Define a semigroup $\{T(t)\}$ on $L$ to be measurable if $T(\cdot)f$ is measurable as a function on $[0,\infty),\mathcal{B}[0,\infty))$ for each $f\in L$. We define the full generator $\hat{A}$ of a measurable contraction semigroup $\{T(t)\}$ on $L$ by $$\hat{A}=\{(f,g)\in L\times L: T9t)f-f=\int_0^t T(s)gds, t\ge 0\}.$$
Now let $L=B(\mathbb{R})$ with the sup norm.Below is a part of the proof of Proposition 5.1 from Ethier and Kurtz' Markov Processes. I don't understand the second equality here. I think the authors used integration by parts, but I don't understand how the integration by parts can be used when we don't assume $T(t)g$ to be continuous, so that it has an antiderivative. I would greatly appreciate it if anyone could explain how this works here.

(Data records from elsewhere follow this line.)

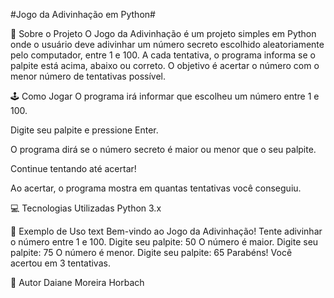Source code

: #Jogo da Adivinhação em Python#

🎯 Sobre o Projeto
O Jogo da Adivinhação é um projeto simples em Python onde o usuário deve adivinhar um número secreto escolhido aleatoriamente pelo computador, entre 1 e 100. A cada tentativa, o programa informa se o palpite está acima, abaixo ou correto. O objetivo é acertar o número com o menor número de tentativas possível.

🕹️ Como Jogar
O programa irá informar que escolheu um número entre 1 e 100.

Digite seu palpite e pressione Enter.

O programa dirá se o número secreto é maior ou menor que o seu palpite.

Continue tentando até acertar!

Ao acertar, o programa mostra em quantas tentativas você conseguiu.

💻 Tecnologias Utilizadas
Python 3.x

📄 Exemplo de Uso
text
Bem-vindo ao Jogo da Adivinhação!
Tente adivinhar o número entre 1 e 100.
Digite seu palpite: 50
O número é maior.
Digite seu palpite: 75
O número é menor.
Digite seu palpite: 65
Parabéns! Você acertou em 3 tentativas.

👤 Autor
Daiane Moreira Horbach 
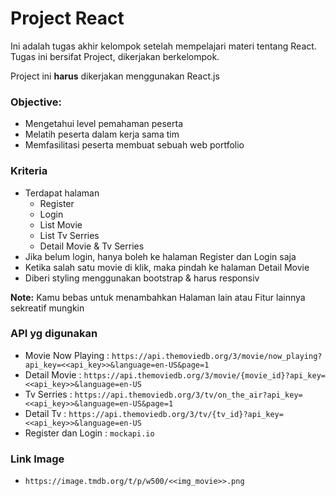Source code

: # Project React

Ini adalah tugas akhir kelompok setelah mempelajari materi tentang React. Tugas ini bersifat Project, dikerjakan berkelompok.

Project ini **harus** dikerjakan menggunakan React.js

### Objective:

- Mengetahui level pemahaman peserta
- Melatih peserta dalam kerja sama tim
- Memfasilitasi peserta membuat sebuah web portfolio

### Kriteria
- Terdapat halaman
  - Register
  - Login
  - List Movie
  - List Tv Serries
  - Detail Movie & Tv Serries
- Jika belum login, hanya boleh ke halaman Register dan Login saja
- Ketika salah satu movie di klik, maka pindah ke halaman Detail Movie
- Diberi styling menggunakan bootstrap & harus responsiv

**Note:** 
Kamu bebas untuk menambahkan Halaman lain atau Fitur lainnya sekreatif mungkin

### API yg digunakan
- Movie Now Playing : 
  `https://api.themoviedb.org/3/movie/now_playing?api_key=<<api_key>>&language=en-US&page=1`
- Detail Movie :
  `https://api.themoviedb.org/3/movie/{movie_id}?api_key=<<api_key>>&language=en-US`
- Tv Serries : 
  `https://api.themoviedb.org/3/tv/on_the_air?api_key=<<api_key>>&language=en-US&page=1`
- Detail Tv :
  `https://api.themoviedb.org/3/tv/{tv_id}?api_key=<<api_key>>&language=en-US`
- Register dan Login : `mockapi.io`

### Link Image
- `https://image.tmdb.org/t/p/w500/<<img_movie>>.png`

You need that if $T(t)g$ is $L^1_{\mathrm{loc}}$ then $\int_0^t T(s)g\,ds$ is a continuous almost everywhere differentiable function with differential being equal to $T(t)g$ almost everywhere. The differential need not be continuous.
In such a setting you can use partial integration, let $A,B$ be continuous and almost everywhere differentiable then you've got: $$\int_0^x (\partial_t A(t))B(t)\,dt = \int_0^x\partial_t(A(t)B(t))\,dt-\int_0^xA(t)\partial_tB(t)\,dt\\ =(A(x)B(x)-A(0)B(0))-\int_0^xA(t)\partial_tB(t)\,dt$$ Doing this with $\int_0^\infty e^{-\lambda t}T(t)g\,dt$ ($A=\int_0^tT(s)g\,ds$, $B=e^{-\lambda t}$) gives you: $$\lim_{x\to\infty} e^{-\lambda x}\int_0^xT(s)g\,ds -\lim_{x\to\infty}\int_0^x(-\lambda)e^{-\lambda t}\int_0^tT(s)g\,ds\,dt$$